The image that the BBC used to accompany its account of the National Trust's report on slavery and colonialism connections at its properties seemed counter-intuitive: Glastonbury Tor. What possible connection could an empty hill with nothing on it but a ruined medieval tower, and no significant activity since Abbot Richard Whiting was burned to death there in 1540, have to the international slave trade, I wondered?It's fairly tenuous, as it turns out. In 1836, the heir of the Duke of Buckingham, Richard Grenville (he had many other names but we will confine ourselves to 'Grenville'), received a payout of £6,630 5s 6d under the slaveowners' compensation scheme on account of the Hope Estate on Jamaica and its 379 slaves, who had been part of his mother Anne's property before she married Richard's father - also Richard, the first Duke of Buckingham. The Duke had already made a claim for the huge sum of £20,000, but this had been rejected: the 1836 one was made in respect of his son's marriage settlement, arranged in 1819. The Glastonbury connection comes through one of the trustees of the settlement, Revd the Hon. George Neville-Grenville, a cousin of the Buckinghams who owned Butleigh Court a few miles from the town, and one parcel of land which was part of the Butleigh estate was that empty hill with the tower on top, now held for the nation by the NT. The reverend gentleman probably did not himself receive anything at all, and the story shows the ambiguities of the history of slavery and slave-owning in that legally the trustees of the Buckingham marriage settlement were virtually obliged by fiduciary duty to seek compensation if it was available, regardless of what they might have thought about the matter (some Grenvilles, including the first Duke, were enthusiastic supporters of slavery, while others were abolitionists). And, as it transpired, Richard would need all the money he could get.

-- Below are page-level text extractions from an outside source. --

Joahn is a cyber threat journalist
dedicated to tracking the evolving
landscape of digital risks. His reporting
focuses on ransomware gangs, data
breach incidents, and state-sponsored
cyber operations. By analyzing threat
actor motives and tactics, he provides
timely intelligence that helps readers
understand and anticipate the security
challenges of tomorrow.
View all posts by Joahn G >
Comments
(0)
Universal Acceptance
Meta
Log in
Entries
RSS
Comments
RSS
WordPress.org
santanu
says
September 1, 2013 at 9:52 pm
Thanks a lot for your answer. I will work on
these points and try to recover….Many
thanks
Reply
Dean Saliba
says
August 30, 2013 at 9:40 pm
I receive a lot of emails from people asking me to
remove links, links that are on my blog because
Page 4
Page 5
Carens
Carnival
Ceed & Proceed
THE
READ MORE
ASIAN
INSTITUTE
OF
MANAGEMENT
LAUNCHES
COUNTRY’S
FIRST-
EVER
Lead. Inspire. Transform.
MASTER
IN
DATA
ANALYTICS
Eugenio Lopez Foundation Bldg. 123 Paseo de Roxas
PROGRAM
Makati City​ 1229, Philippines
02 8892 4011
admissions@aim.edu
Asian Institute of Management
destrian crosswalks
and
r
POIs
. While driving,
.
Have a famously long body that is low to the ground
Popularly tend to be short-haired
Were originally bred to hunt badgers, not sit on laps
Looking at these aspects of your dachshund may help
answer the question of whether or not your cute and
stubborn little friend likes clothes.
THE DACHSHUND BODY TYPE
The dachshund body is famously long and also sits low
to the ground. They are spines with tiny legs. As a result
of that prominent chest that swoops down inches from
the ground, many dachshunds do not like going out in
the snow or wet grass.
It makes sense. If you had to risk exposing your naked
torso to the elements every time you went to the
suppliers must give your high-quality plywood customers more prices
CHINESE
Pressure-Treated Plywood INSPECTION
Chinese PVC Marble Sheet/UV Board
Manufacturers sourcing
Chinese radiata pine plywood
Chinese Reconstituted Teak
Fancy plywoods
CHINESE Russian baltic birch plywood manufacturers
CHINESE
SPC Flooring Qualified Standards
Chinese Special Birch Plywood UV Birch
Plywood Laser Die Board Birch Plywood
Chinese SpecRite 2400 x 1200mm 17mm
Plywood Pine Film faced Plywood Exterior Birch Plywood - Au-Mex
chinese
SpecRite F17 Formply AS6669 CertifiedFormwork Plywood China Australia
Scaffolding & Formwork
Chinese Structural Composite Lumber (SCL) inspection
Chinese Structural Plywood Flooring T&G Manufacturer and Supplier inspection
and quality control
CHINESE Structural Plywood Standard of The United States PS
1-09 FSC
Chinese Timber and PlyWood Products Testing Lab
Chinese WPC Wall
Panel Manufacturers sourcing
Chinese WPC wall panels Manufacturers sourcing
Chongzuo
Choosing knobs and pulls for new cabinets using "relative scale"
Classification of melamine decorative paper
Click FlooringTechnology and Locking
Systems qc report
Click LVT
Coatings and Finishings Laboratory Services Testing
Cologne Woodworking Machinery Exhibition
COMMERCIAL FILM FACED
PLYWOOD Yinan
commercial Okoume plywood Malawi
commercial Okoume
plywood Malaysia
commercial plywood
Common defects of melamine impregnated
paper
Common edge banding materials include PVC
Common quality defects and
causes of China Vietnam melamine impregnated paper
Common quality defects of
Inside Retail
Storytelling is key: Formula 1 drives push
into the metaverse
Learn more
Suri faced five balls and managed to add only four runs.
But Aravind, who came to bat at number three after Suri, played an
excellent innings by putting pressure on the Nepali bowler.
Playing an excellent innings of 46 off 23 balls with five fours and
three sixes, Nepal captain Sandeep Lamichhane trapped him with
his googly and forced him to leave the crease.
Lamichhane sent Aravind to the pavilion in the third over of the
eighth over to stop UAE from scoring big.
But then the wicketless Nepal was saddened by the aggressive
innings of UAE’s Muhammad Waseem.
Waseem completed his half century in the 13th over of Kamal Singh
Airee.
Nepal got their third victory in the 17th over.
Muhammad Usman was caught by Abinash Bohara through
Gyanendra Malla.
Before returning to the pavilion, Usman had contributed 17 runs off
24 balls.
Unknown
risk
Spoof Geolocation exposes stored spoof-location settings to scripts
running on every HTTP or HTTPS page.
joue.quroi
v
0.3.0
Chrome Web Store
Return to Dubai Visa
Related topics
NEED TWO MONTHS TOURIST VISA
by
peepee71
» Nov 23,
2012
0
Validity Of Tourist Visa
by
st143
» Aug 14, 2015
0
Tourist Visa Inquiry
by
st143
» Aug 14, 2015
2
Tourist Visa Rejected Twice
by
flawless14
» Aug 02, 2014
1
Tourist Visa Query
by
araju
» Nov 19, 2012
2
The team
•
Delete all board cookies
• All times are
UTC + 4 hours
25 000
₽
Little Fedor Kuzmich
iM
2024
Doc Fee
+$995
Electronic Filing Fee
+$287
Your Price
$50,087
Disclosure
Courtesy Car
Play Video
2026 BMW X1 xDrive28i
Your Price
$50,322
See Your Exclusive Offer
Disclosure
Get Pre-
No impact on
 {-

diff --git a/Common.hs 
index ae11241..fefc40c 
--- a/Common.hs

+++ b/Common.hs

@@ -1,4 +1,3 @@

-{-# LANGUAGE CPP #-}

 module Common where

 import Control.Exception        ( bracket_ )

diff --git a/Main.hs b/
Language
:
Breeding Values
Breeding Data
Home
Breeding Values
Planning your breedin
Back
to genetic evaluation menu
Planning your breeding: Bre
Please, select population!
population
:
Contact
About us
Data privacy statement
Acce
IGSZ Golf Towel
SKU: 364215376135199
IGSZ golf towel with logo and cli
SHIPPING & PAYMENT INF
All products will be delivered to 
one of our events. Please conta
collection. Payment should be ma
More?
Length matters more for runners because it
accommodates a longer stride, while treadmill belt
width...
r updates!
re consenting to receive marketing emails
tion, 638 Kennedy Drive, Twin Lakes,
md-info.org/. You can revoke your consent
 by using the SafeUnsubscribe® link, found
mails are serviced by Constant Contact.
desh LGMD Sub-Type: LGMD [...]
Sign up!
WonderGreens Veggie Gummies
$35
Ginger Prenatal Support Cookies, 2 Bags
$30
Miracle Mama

But the reverend gentleman was also very much a gentleman reverend. George Neville-Grenville was the son of Baron Braybrooke and married the daughter of the Earl of Dartmouth, and inherited Butleigh from another branch of the Grenville family. He was Master of Magdalene College, Cambridge, a post he held in tandem with the Rectory of Hawarden in Wales, and on leaving Cambridge became Chaplain to Queen Victoria and Dean of Windsor. You could hardly get closer into the establishment of the Church of England, and histories like this show how woven the story of slavery is into that of the British ruling class.
(Dartmouth? I thought that rang a fairly local bell, and so it does).